The latest HR outlook has thrown up some interesting insights into the profession from what is having a big impact on the role to the biggest challenge facing the vocation.
Hudson NZ Executive General Manager, Roman Rogers, told HRM Online, the report showed that technology is impacting the ways in which HR professionals work and the skills they need.
“Specifically, our Wellington team is seeing HRIS software creating efficiencies within the HR function. Applicant tracking systems such as PageUp and Taelo are also becoming increasingly popular and e-learning is on the rise. More obviously, HR professionals are using LinkedIn and other social media for recruitment and to share information with key stakeholders,” he explained.
Rogers added that technology advancements are also removing the more transactional tasks such as employment contract generation. This may make HR functions leaner, according to Rogers, and leave HR functions more time to work on commercial objectives.
While HR grapples with new technology, the biggest challenge they are facing is improving quality of hire. According to 97% of companies surveyed by Hudson measuring quality of hire was important, but only a third were currently measuring it.
“Quality of hire remains the most elusive talent metric for many organisations. Yet it is also the most important metric for driving sustained business success,” Rogers said. “Today’s leaders must not leave quality to chance if they want to create competitive advantage for themselves well into the future.”
According to Hudson research undertaken globally last year, a majority (85%) of organisations that measure quality of hire, and take action as a result, report it has had a positive impact (10% or more improvement) on hiring quality. Close to half (45%) believe there is a significant impact on improvement. Of the top three quality of hire metrics used: retention of new hires, hiring manager feedback, and employee performance appraisal ratings, it appears that retention of new hires is most significantly affected by the introduction of quality of hire measures with 62% reporting there is a dramatic impact of more than 25% improvement.
Rogers said this raises the question of why so many resourcing functions are still focussed on efficiency, service and cost metrics in favour of quality-oriented metrics.
“Most key performance indicators for resourcing functions focus on metrics for time to fill, time to shortlist, conversion rates (from shortlist to offer), hiring manager and candidate service satisfaction and cost per hire. In addition, the cost per hire metrics rarely take into account the true costs of getting recruitment wrong, such as the costs of turnover or the costs of hiring poor performers. Cost metrics are therefore more transactional than strategic in nature,” he explained.
“HR professionals can tackle the issue of quality of hire by ensuring they have a robust talent management processes in the areas of attraction, selection, retention and exit. They can improve assessment and selection by introducing more rigour to the processes including psychometric assessments, simulations and other objective measures. Also providing structured training and one-to-one coaching on interview skills for hiring managers as well as developing a more compelling employer value proposition to present to candidates during the recruitment process can help improve their organisational assessment and selection practices.”

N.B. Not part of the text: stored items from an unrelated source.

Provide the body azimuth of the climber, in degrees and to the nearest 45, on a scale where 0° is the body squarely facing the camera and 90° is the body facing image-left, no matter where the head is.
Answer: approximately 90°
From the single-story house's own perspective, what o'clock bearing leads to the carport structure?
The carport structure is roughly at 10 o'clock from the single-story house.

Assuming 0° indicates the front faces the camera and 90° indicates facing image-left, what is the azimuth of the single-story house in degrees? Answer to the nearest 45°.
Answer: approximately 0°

Despite the challenges ahead and need for HR to adapt to the impact of technology, Rogers said 2014 is “looking like a good year for HR professionals and teams”.
The past couple of years have seen HR teams focussed on more negative areas of HR including redundancies and restructuring. Hudson findings showed that last year was characterised by large-scale internal change for 61.9% of New Zealand organisations and HR was central to driving the change and managing its impact on employees.

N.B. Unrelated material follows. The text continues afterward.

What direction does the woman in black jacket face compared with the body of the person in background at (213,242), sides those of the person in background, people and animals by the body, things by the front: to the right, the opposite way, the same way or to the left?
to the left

“A lot of cuts have been made now, but teams are lean and under pressure resulting in a more stressed workforce, with nearly half (43.3%) working longer hours than a year ago*. So this year we think HR work will be more about consolidation as well as motivating and engaging with the remaining workforce,” Rogers explained.
“We also see there could be potential growth of HR headcounts in some organisations in 2014.”
*The outlook guide showed HR professionals are taking on more work. 30.9% of Kiwi HR employees and 46% in Australia said they were working longer hours than a year ago. Of these, 94.1% in NZ and 73.1% in Australia are working an extra five to 10 hours each week.